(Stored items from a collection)
____

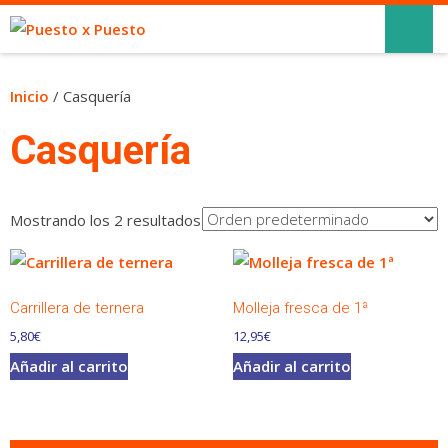
Inicio
/ Casquería
Casquería
Mostrando los 2 resultados
Carrillera de ternera
Molleja fresca de 1ª
5,80
€
12,95
€
Añadir al carrito
Añadir al carrito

____

→ TASK INSTRUCTIONS: Each entry needs to be retyped exactly; the pictures stay out.

→ ANSWER BOX:
Inicio
/ Casquería
Casquería
Mostrando los 2 resultados
Carrillera de ternera
Molleja fresca de 1ª
5,80
€
12,95
€
Añadir al carrito
Añadir al carrito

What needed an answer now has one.